On the structure of diffuse measures for parabolic capacities

TL;DR

This paper characterizes diffuse measures related to parabolic p-capacity, showing that measures with a specific decomposition are exactly those that do not charge sets of zero capacity, thus completing a known characterization.

Contribution

It proves the converse of a previous result, establishing that measures with a certain decomposition are precisely the diffuse measures for parabolic p-capacity.

Findings

Measures with the decomposition form are exactly the diffuse measures.

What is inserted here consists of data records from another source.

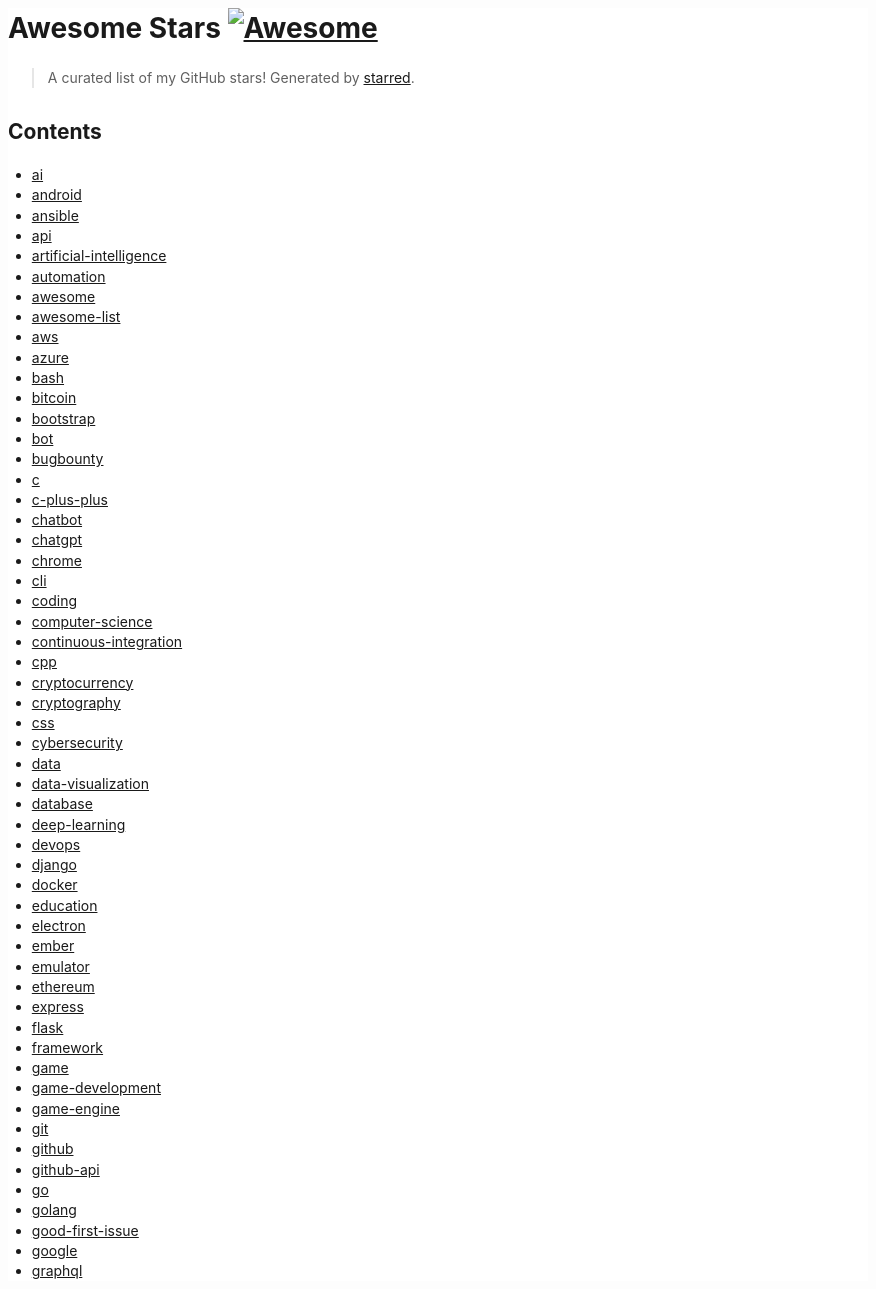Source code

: 
# Awesome Stars [![Awesome](https://awesome.re/badge.svg)](https://github.com/sindresorhus/awesome)

> A curated list of my GitHub stars! Generated by [starred](https://github.com/maguowei/starred).

## Contents

- [ai](#ai)
- [android](#android)
- [ansible](#ansible)
- [api](#api)
- [artificial-intelligence](#artificial-intelligence)
- [automation](#automation)
- [awesome](#awesome)
- [awesome-list](#awesome-list)
- [aws](#aws)
- [azure](#azure)
- [bash](#bash)
- [bitcoin](#bitcoin)
- [bootstrap](#bootstrap)
- [bot](#bot)
- [bugbounty](#bugbounty)
- [c](#c)
- [c-plus-plus](#c-plus-plus)
- [chatbot](#chatbot)
- [chatgpt](#chatgpt)
- [chrome](#chrome)
- [cli](#cli)
- [coding](#coding)
- [computer-science](#computer-science)
- [continuous-integration](#continuous-integration)
- [cpp](#cpp)
- [cryptocurrency](#cryptocurrency)
- [cryptography](#cryptography)
- [css](#css)
- [cybersecurity](#cybersecurity)
- [data](#data)
- [data-visualization](#data-visualization)
- [database](#database)
- [deep-learning](#deep-learning)
- [devops](#devops)
- [django](#django)
- [docker](#docker)
- [education](#education)
- [electron](#electron)
- [ember](#ember)
- [emulator](#emulator)
- [ethereum](#ethereum)
- [express](#express)
- [flask](#flask)
- [framework](#framework)
- [game](#game)
- [game-development](#game-development)
- [game-engine](#game-engine)
- [git](#git)
- [github](#github)
- [github-api](#github-api)
- [go](#go)
- [golang](#golang)
- [good-first-issue](#good-first-issue)
- [google](#google)
- [graphql](#graphql)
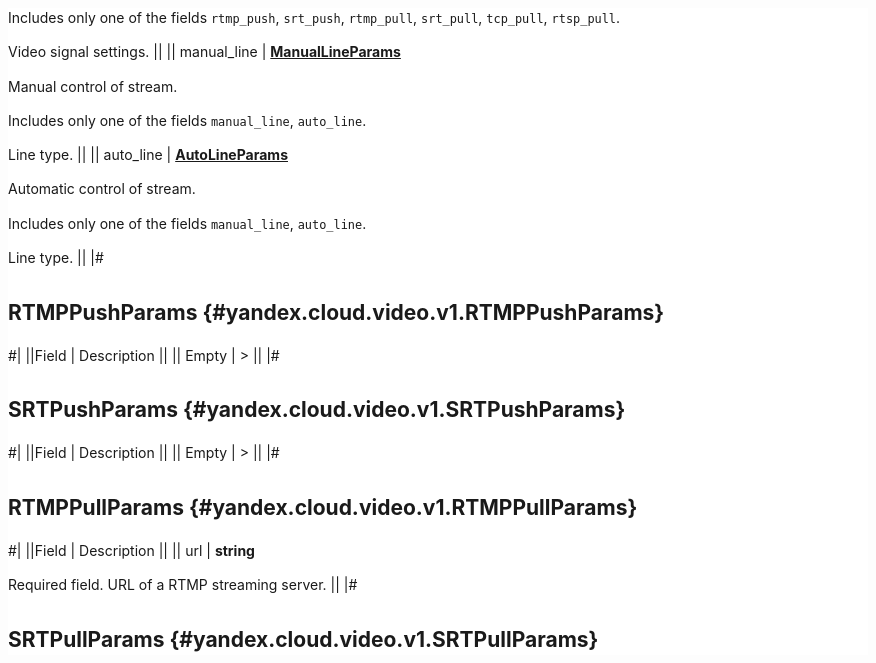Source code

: Includes only one of the fields `rtmp_push`, `srt_push`, `rtmp_pull`, `srt_pull`, `tcp_pull`, `rtsp_pull`.

Video signal settings. ||
|| manual_line | **[ManualLineParams](#yandex.cloud.video.v1.ManualLineParams)**

Manual control of stream.

Includes only one of the fields `manual_line`, `auto_line`.

Line type. ||
|| auto_line | **[AutoLineParams](#yandex.cloud.video.v1.AutoLineParams)**

Automatic control of stream.

Includes only one of the fields `manual_line`, `auto_line`.

Line type. ||
|#

## RTMPPushParams {#yandex.cloud.video.v1.RTMPPushParams}

#|
||Field | Description ||
|| Empty | > ||
|#

## SRTPushParams {#yandex.cloud.video.v1.SRTPushParams}

#|
||Field | Description ||
|| Empty | > ||
|#

## RTMPPullParams {#yandex.cloud.video.v1.RTMPPullParams}

#|
||Field | Description ||
|| url | **string**

Required field. URL of a RTMP streaming server. ||
|#

## SRTPullParams {#yandex.cloud.video.v1.SRTPullParams}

The characterization completes the understanding of measures in relation to parabolic p-capacity.

Abstract

Let $Q=(0,T)\times\Omega$, where $\Omega$ is a bounded open subset of $\mathbb{R}^d$. We consider the parabolic $p$-capacity on $Q$ naturally associated with the usual $p$-Laplacian. Droniou, Porretta and Prignet have shown that if a bounded Radon measure $\mu$ on $Q$ is diffuse, i.e. charges no set of zero $p$-capacity, $p>1$, then it is of the form $\mu=f+\mbox{div}(G)+g_t$ for some $f\in L^1(Q)$, $G\in (L^{p'}(Q))^d$ and $g\in L^p(0,T;W^{1,p}_0(\Omega)\cap L^2(\Omega))$. We show the converse of this result: if $p>1$, then each bounded Radon measure $\mu$ on $Q$ admitting such a decomposition is diffuse.